*VOTRE OBJECTIF*: Recopiez en entier l'extrait de page sur le poème de Bertran de Born, sans rien changer.

*EXTRAIT DE PAGE*:
Édition revue et corrigée pour Corpus des Troubadours, 2012.

080,018- Bertran de Born

v. 3 : ras
Thomas n’indique que le verbe raire dans son glossaire. Cela me paraît plus vraisemblable que le sens de “pimpant” ou de “bien nourri” que propose Levy (S. W., t. VII, p. 35).
 
v. 4 : guirlanda
La guirlande de fleurs semble être le symbole de la paix. Stimming 1 cite Sordel (34 , 20) : Pus ven la patz el gais temps de pascor, Si deuria mostrar ab guirlanda de flor. C’est ainsi que Peire Cardenal reproche à un seigneur de festoyer : Mentre que porta garlanda (éd. Lavaud, nº25, v. 24) et que Montanhagol s’en prend lui aussi aux Anglais : Engles de flor Faitz capel o de fuelha. No·us detz trebalh, Neis qui·us assalh ...
 
v. 8.

*EXTRAIT DES DONNÉES*:
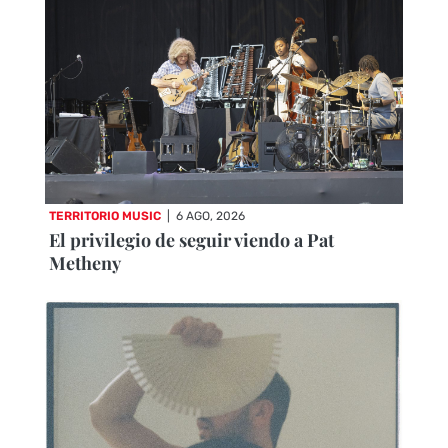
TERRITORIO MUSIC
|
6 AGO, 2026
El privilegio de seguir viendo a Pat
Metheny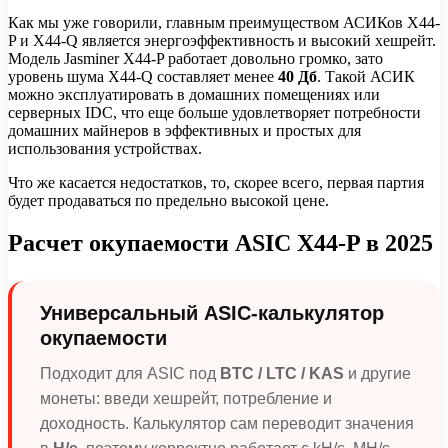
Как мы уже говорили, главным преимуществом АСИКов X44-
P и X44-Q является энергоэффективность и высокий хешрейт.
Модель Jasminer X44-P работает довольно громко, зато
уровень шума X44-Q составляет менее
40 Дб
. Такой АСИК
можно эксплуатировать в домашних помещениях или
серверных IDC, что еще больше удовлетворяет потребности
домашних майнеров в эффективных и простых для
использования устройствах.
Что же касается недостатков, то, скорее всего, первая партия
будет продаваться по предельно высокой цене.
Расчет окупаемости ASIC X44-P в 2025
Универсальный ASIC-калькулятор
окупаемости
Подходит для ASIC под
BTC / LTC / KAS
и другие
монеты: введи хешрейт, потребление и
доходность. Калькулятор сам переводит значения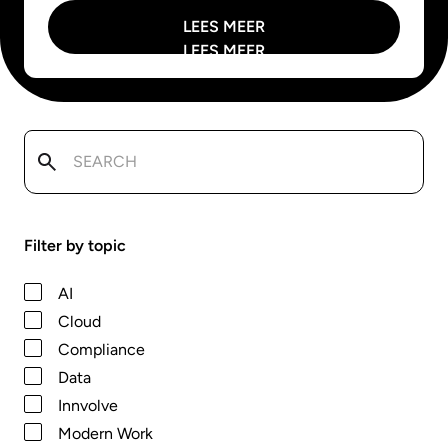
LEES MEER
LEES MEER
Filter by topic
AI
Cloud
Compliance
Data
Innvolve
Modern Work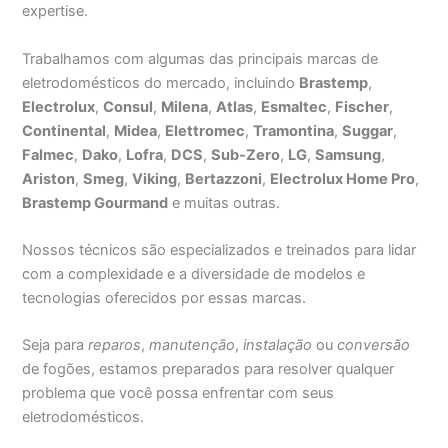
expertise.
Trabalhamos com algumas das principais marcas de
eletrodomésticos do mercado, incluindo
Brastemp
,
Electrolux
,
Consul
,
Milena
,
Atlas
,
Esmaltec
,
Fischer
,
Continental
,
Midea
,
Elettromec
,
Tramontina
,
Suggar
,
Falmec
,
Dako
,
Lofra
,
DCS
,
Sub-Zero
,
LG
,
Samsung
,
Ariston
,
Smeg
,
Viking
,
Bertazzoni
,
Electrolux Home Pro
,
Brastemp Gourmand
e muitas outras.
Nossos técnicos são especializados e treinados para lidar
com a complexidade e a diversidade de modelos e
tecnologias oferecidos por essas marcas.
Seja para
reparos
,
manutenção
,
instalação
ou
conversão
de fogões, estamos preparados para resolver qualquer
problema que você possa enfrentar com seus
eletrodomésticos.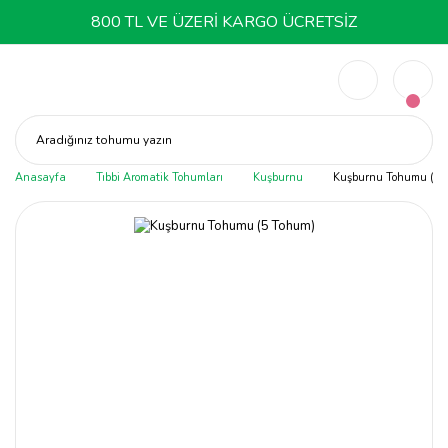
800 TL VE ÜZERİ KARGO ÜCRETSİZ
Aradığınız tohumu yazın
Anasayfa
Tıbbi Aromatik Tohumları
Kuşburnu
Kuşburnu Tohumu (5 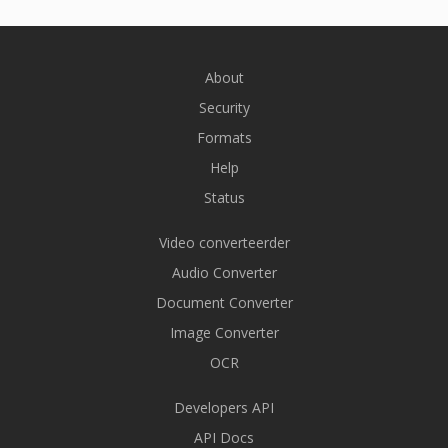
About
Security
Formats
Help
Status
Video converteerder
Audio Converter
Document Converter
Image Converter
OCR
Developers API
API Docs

*EXERCICE TERMINÉ*:
Édition revue et corrigée pour Corpus des Troubadours, 2012.

080,018- Bertran de Born

v. 3 : ras
Thomas n’indique que le verbe raire dans son glossaire. Cela me paraît plus vraisemblable que le sens de “pimpant” ou de “bien nourri” que propose Levy (S. W., t. VII, p. 35).
 
v. 4 : guirlanda
La guirlande de fleurs semble être le symbole de la paix. Stimming 1 cite Sordel (34 , 20) : Pus ven la patz el gais temps de pascor, Si deuria mostrar ab guirlanda de flor. C’est ainsi que Peire Cardenal reproche à un seigneur de festoyer : Mentre que porta garlanda (éd. Lavaud, nº25, v. 24) et que Montanhagol s’en prend lui aussi aux Anglais : Engles de flor Faitz capel o de fuelha. No·us detz trebalh, Neis qui·us assalh ...
 
v. 8.